I have been reading the famous Joseph Schoenfield's text "Mathematical Logic" and this may sound naïve but I can't make sense of his comments about finitary proofs. Can someone please explain to me what a "finitary" proof is?
To quote from Schoenfield's text:
"Proofs which deal with concrete objects in a constructive manner are said to be finitary. Another description, suggested by Kreisel, is this: a proof is finitary if we can visualize the proof. Of course neither description is very precise;"
What exactly is this supposed to mean? I can't think of a proof in mathematics that deals with concrete objects. All objects that are dealt with in mathematical proofs are abstract in nature. We're not talking about the notion of proof as used in a court room, where the objects in question are actual events and/or tangible evidence.
There is another question here which asks the same thing but the answers don't seem to help me. Instead, the answers suggest that if I can't think of a proof as an object in itself, then the above-quoted paragraph will not make sense. Again, I don't know how I'm supposed to look at a written proof as an "object in itself", and what exactly that is to accomplish.

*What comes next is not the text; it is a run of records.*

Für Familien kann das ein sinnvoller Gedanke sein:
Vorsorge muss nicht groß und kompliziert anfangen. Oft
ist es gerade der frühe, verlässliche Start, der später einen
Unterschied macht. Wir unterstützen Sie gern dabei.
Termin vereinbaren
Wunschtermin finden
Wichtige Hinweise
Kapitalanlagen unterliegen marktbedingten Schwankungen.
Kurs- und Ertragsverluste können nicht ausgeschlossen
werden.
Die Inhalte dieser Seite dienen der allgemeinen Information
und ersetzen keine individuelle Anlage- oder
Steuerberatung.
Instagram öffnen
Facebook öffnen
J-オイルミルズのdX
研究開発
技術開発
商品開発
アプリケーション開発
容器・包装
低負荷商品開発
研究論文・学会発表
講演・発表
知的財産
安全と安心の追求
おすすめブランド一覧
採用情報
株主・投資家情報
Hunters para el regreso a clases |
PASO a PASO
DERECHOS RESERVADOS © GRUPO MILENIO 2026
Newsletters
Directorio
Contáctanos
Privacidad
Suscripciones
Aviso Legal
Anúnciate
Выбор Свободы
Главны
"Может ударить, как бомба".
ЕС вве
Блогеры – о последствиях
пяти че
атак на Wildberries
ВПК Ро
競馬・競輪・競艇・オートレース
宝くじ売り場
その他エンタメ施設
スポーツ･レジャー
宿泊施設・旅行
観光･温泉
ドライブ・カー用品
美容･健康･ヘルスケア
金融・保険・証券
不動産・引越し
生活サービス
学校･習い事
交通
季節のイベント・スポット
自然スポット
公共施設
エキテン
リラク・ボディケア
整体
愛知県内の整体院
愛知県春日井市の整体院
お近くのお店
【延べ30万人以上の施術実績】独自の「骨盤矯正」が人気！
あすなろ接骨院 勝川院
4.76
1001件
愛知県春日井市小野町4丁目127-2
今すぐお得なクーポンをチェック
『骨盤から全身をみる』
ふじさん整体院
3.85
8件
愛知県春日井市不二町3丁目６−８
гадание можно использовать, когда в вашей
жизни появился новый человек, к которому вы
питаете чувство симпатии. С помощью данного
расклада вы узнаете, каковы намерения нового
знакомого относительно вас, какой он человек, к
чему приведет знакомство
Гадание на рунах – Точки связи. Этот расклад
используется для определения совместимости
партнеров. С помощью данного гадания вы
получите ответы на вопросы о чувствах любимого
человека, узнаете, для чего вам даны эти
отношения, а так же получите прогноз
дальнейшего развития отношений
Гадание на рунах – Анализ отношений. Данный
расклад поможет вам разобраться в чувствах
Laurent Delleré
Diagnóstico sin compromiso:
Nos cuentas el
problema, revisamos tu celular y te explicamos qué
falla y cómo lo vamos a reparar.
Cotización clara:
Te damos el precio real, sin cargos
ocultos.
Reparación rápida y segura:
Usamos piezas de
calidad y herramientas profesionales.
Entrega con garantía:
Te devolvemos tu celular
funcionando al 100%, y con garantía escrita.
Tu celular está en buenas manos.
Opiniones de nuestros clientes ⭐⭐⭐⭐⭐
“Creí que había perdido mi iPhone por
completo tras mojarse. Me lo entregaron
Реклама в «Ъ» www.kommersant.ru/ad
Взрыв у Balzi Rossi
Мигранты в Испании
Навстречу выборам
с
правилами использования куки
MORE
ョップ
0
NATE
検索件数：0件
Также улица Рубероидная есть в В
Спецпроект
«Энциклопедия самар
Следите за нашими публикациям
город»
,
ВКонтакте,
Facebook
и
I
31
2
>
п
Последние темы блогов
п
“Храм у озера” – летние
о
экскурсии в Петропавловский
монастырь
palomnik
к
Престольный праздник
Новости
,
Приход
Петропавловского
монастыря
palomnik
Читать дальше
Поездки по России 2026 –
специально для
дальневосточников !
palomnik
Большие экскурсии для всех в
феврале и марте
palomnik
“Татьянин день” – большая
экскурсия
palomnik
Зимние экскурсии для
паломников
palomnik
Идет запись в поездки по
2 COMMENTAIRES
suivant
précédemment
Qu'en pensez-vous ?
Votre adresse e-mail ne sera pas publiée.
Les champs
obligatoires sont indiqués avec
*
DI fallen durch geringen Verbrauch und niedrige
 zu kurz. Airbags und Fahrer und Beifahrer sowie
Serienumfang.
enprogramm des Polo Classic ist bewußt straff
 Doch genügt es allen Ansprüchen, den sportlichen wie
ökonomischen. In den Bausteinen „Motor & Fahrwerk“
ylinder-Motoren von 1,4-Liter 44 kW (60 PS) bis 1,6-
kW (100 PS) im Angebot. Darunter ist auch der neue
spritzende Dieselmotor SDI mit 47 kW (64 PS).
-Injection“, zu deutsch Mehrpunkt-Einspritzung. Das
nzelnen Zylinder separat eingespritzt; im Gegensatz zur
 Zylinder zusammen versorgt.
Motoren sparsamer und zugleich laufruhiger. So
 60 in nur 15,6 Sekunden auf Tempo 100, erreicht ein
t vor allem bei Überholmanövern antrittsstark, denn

If this suggests that my experience with proofs is lacking, that's a suggestion I absolutely reject. I hold a Master's of Science degree in pure mathematics and I've seen hundreds of proofs in lectures and textbooks. I know what a proof is, say, in analysis, but I couldn't tell you whether it's finitary according to Schoenfield's notion, or whether I'm looking at a written proof as an "object in itself" and what that is supposed to accomplish. Can someone shed light?